The number of Hispanics in the United States has grown so rapidly
that they are expected to overtake African-Americans as the nation's
largest minority group by 2005 and to account for 25 percent of
the population by 2050. The states with the largest Hispanic populations
-- California, Texas, New York and Florida -- currently account
for 144 of the 270 electoral votes needed to win the White House.
"We are dealing now with numbers that no one can ignore,"
said Lionel Sosa, chief executive of Garcia LKS, a San Antonio
advertising firm that specializes in marketing to Hispanics.
"The party that wins the Hispanic vote and keeps the Hispanic
vote will be the majority party over the next 30 years."
Several Republican officials acknowledged that they would need
more than a well-produced advertisement to attract larger numbers
Garabed Haytaian, the Republican state chairman in New Jersey,
said, "It's going to take a large commitment of resources
-- money from the party to help Hispanic candidates win."

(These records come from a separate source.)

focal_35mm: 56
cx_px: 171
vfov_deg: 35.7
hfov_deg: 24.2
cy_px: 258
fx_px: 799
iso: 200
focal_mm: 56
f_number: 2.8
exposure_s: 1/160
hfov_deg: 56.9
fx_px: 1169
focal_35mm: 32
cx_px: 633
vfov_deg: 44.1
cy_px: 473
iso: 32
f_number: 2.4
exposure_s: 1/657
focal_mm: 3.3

Jenny Backus, press secretary of the Democratic National Committee,
criticized the new commercial as "a simplistic, somewhat
patronizing message" to Hispanics.
"It's like the Republicans have not learned the lesson
of New Coke," Ms. Backus said. "They are trying to sell
their product, their issues agenda, to people who don't like the
taste. People have long memories, and this approach won't erase
the divisive rhetoric on immigration that the Republican Party
has used in the past."
While Hispanics are far from a monolithic group -- polls show
that they often most closely identify with their particular country
of origin or ancestry -- Republican leaders said this week that
the party shared with them "the values that matter: a commitment
to family, a strong work ethic, a love of country and of freedom,
a belief in opportunity and a willingness to accept personal responsibility."

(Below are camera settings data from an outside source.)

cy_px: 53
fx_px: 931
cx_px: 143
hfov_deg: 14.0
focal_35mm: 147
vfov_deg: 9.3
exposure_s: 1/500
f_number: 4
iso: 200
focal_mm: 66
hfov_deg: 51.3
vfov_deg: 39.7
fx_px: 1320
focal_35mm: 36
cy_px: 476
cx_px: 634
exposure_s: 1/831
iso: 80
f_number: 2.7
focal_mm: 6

If recent election results are any guide, though, Hispanics
as a whole feel they share far more with the Democrats. Hispanics
went in large numbers for Bill Clinton: 72 percent of their vote
in 1996, to 21 percent for Bob Dole, and 61 percent in 1992, to
25 percent for George Bush.
Despite those results, and despite polls that showed the Democrats'
hold on Hispanics growing stronger in the 1990's, Republican officials
said they were encouraged by a survey conducted by a Republican
pollster, Lance Tarrance.
That survey, of 1,000 Hispanics interviewed last month in Houston,
identified 45 percent as "hard-core Democrats" and 30
percent as "hard-core Republicans."
There was a 25 percent "target group" of undecided
Hispanic voters that Republicans say they will try to attract.
"If we don't get 40 percent of the Hispanic vote over
the next generation, we probably won't be having a meeting of
this size," Mr. Tarrance said at a panel discussion here
The Republican bid for Hispanics will be difficult in California,
where exit polls in 1998 showed that 78 percent had voted for
Democrats, and just 17 percent for Republicans, in races for Congress
and governor. Other polls have also shown a pronounced anti-Republican
sentiment among California Hispanics, attributed mainly to the
policies of Pete Wilson, who won a second term as governor in
1994 by appealing to the state's anti-immigration sentiment.
In Texas, on the other hand, Gov. George W. Bush, who often
speaks Spanish at campaign events in largely Hispanic neighborhoods,
won re-election in 1998 with 49 percent of the Hispanic vote.
"Attracting Latinos in Texas will be easier," said
Mr. Sosa, the advertising executive. "California will be
tougher, maybe a lot tougher."
Equally challenging will be New York, where 86 percent of the
Hispanic vote went to Mr. Clinton in 1996.
Mr. Bush's main challenger for the Republican presidential
nomination, Senator John McCain of Arizona, who received most
of the Hispanic vote in his last election, acknowledged today
that his party has been badly scarred by battles over bilingual
education, immigration and affirmative action.
"It took a long time to cause the Hispanics to leave our
party," Mr. McCain said between campaign stops in New Hampshire,
"and it's going to take a very long time to get them back,
especially in California. We have a long way to go."